> **TASK DESCRIPTION**:
Using the entries below, write out the line with "11: (369, 380, 2.42)", the line with "31: (809, 424, 3.97)", and every line in between, exactly as each is written.
+++ GIVEN INFORMATION +++
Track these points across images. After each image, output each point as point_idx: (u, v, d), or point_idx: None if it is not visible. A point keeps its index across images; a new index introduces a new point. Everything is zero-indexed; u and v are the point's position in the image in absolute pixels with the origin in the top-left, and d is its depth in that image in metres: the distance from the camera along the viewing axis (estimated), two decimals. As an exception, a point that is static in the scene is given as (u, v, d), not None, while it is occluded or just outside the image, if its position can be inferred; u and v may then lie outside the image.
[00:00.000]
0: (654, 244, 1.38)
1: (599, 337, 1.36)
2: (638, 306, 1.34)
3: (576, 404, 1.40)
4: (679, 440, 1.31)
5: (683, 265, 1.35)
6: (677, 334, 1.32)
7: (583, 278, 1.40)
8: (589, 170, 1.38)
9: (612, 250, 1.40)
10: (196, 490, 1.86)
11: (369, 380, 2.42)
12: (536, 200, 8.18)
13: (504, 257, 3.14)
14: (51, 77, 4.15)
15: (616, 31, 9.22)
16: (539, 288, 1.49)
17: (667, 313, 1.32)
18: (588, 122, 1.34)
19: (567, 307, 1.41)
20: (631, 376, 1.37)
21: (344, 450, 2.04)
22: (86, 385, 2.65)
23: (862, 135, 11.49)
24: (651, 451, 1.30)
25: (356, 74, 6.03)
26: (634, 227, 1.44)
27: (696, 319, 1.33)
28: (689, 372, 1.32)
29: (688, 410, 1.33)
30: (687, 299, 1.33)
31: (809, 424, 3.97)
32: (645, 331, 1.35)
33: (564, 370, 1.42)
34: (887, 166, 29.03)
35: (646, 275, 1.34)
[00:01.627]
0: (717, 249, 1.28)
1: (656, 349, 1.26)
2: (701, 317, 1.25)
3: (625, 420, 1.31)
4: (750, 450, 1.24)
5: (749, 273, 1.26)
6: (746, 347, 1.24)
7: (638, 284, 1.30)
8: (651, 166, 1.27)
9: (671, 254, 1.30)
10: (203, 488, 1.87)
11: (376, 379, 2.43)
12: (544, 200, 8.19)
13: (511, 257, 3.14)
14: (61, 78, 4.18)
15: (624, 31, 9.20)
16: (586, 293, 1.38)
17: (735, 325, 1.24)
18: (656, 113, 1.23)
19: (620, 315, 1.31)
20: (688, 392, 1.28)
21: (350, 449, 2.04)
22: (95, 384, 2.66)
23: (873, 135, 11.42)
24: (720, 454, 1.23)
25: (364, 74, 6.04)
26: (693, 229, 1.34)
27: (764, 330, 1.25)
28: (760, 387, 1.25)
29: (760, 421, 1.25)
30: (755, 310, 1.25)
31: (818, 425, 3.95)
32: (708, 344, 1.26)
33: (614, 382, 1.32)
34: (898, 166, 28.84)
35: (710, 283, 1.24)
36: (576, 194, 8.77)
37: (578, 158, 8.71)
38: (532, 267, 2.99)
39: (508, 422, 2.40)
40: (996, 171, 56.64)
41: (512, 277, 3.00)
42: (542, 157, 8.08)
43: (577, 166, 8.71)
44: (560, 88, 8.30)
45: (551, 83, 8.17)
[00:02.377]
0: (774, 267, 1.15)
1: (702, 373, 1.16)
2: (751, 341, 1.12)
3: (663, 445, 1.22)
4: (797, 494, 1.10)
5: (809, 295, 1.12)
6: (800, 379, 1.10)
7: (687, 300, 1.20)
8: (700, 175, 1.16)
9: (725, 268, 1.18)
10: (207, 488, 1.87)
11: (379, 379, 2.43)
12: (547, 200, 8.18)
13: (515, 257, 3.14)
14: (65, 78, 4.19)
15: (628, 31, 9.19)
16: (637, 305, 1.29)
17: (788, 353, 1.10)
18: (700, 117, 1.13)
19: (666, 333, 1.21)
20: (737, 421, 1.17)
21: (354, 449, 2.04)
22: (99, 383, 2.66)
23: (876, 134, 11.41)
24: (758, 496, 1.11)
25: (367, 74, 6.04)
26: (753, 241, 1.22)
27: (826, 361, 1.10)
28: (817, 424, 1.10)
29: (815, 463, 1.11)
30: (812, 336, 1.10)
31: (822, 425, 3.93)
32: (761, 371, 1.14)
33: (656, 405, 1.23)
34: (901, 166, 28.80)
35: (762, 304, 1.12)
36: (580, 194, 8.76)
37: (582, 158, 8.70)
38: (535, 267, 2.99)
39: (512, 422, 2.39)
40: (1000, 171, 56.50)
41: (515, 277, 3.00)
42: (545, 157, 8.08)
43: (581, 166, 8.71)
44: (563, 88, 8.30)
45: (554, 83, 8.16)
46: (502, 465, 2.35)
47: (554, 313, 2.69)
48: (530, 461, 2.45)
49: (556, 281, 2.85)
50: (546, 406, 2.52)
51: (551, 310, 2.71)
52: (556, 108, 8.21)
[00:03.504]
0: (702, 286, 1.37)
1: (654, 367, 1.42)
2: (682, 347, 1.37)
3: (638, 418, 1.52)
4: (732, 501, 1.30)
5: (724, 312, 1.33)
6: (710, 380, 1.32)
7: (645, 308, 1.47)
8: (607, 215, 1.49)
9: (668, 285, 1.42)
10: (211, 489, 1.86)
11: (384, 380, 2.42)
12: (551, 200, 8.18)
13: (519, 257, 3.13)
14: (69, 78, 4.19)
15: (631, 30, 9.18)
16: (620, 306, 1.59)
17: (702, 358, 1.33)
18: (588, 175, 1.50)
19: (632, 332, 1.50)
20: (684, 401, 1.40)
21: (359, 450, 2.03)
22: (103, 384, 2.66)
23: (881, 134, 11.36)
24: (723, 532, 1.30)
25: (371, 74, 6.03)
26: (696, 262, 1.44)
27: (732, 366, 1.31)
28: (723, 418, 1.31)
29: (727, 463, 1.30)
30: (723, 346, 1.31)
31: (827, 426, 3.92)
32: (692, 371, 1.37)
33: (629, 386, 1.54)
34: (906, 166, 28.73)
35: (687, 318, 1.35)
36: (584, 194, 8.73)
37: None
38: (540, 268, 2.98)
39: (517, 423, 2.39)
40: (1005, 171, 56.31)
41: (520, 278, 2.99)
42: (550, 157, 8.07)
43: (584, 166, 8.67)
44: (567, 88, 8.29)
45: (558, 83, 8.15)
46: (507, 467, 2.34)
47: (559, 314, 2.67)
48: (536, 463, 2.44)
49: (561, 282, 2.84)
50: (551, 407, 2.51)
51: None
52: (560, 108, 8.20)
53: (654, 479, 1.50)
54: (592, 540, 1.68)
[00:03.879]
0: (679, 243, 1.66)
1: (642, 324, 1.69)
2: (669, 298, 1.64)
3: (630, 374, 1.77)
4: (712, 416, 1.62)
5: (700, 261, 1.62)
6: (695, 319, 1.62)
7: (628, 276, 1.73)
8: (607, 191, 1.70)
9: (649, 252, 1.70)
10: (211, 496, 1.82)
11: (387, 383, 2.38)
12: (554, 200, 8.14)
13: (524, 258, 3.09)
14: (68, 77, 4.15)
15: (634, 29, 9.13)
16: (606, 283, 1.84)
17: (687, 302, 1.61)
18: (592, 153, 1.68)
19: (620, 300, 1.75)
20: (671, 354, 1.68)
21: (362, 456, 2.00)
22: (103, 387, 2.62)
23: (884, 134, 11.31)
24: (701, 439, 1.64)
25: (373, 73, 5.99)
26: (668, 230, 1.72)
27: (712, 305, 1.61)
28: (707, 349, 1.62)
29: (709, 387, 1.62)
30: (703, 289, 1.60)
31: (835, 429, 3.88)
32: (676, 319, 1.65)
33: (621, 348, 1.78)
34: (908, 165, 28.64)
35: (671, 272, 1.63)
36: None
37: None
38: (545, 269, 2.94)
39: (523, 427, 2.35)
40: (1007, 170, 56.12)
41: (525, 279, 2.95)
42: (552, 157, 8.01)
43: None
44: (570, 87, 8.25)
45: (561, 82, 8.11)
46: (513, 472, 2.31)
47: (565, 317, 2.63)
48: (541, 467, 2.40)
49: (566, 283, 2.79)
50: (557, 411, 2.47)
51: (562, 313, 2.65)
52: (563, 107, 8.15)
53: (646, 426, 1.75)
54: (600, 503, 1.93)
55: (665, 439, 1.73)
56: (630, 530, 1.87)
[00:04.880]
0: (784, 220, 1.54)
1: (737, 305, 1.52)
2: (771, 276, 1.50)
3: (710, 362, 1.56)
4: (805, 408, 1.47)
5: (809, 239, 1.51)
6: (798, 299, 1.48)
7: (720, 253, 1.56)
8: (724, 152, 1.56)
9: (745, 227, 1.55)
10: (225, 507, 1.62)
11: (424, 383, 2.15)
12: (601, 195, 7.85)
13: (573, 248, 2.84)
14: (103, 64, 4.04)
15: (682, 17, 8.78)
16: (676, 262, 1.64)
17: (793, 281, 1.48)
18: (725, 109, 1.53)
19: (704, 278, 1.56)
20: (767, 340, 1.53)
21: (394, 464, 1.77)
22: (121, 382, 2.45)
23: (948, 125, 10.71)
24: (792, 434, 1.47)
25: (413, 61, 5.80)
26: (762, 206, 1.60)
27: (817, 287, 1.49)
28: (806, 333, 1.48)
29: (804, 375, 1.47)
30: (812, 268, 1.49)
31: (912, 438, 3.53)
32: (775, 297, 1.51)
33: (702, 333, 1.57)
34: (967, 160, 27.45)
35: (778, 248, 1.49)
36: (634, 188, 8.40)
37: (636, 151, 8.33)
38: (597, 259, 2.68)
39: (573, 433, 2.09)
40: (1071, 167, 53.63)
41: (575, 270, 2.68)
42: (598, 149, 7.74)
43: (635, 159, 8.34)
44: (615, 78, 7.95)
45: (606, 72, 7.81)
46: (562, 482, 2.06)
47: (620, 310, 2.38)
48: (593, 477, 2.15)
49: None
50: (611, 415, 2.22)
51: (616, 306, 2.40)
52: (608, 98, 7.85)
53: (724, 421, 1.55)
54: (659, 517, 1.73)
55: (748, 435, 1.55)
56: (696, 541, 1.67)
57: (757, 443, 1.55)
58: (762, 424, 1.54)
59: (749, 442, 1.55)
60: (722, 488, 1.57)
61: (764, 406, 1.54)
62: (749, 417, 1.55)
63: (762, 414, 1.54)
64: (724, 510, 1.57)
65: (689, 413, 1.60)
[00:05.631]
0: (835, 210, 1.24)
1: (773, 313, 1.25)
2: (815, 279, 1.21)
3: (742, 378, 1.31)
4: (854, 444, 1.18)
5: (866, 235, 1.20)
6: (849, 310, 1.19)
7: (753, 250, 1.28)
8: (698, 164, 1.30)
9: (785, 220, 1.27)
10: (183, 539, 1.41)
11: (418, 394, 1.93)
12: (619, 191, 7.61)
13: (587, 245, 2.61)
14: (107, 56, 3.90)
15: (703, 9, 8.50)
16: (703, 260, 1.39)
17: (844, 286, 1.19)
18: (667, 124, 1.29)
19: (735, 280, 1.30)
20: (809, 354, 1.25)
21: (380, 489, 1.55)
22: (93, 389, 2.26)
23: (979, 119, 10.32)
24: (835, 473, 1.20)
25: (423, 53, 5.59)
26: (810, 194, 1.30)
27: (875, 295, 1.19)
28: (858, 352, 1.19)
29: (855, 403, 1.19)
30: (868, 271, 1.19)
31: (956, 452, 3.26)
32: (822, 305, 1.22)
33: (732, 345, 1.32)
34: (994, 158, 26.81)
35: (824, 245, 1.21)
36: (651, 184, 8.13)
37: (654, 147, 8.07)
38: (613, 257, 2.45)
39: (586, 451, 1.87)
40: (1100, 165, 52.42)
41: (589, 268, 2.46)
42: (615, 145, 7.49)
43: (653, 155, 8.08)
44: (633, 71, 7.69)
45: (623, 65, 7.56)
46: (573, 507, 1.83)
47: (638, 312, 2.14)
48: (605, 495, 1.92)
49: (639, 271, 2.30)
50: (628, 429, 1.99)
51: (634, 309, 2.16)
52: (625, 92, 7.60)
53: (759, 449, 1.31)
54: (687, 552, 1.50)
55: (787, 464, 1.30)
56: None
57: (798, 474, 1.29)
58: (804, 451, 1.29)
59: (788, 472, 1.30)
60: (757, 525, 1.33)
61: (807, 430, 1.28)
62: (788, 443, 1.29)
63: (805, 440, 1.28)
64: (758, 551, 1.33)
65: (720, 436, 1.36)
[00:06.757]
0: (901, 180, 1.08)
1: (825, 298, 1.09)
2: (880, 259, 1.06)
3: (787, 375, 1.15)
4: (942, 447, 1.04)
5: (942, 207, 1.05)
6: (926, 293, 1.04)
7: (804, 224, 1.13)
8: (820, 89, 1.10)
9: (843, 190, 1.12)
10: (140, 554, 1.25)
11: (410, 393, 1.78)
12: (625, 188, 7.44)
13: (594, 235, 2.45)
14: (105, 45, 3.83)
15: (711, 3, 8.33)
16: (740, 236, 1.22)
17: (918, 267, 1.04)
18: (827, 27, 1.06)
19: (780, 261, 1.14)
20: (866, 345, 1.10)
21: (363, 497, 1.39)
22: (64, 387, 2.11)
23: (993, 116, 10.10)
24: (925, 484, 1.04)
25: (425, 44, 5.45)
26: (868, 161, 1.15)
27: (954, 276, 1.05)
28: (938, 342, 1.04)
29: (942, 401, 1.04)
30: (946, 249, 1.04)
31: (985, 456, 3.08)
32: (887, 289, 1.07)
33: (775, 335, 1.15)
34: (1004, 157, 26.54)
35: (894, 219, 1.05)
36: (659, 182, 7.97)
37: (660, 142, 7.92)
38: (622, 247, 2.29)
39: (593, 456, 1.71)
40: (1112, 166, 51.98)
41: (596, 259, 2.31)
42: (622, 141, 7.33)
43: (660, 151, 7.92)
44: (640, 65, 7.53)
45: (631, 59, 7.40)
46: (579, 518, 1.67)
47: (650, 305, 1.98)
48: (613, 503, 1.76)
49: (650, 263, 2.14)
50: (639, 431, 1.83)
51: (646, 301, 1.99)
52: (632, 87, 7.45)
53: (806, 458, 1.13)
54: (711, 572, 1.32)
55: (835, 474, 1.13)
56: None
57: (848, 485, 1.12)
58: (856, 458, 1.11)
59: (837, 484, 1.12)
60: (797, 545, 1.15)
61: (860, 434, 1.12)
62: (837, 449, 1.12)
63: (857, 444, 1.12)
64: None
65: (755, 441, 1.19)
+++
> **TASK RESPONSE**:
11: (369, 380, 2.42)
12: (536, 200, 8.18)
13: (504, 257, 3.14)
14: (51, 77, 4.15)
15: (616, 31, 9.22)
16: (539, 288, 1.49)
17: (667, 313, 1.32)
18: (588, 122, 1.34)
19: (567, 307, 1.41)
20: (631, 376, 1.37)
21: (344, 450, 2.04)
22: (86, 385, 2.65)
23: (862, 135, 11.49)
24: (651, 451, 1.30)
25: (356, 74, 6.03)
26: (634, 227, 1.44)
27: (696, 319, 1.33)
28: (689, 372, 1.32)
29: (688, 410, 1.33)
30: (687, 299, 1.33)
31: (809, 424, 3.97)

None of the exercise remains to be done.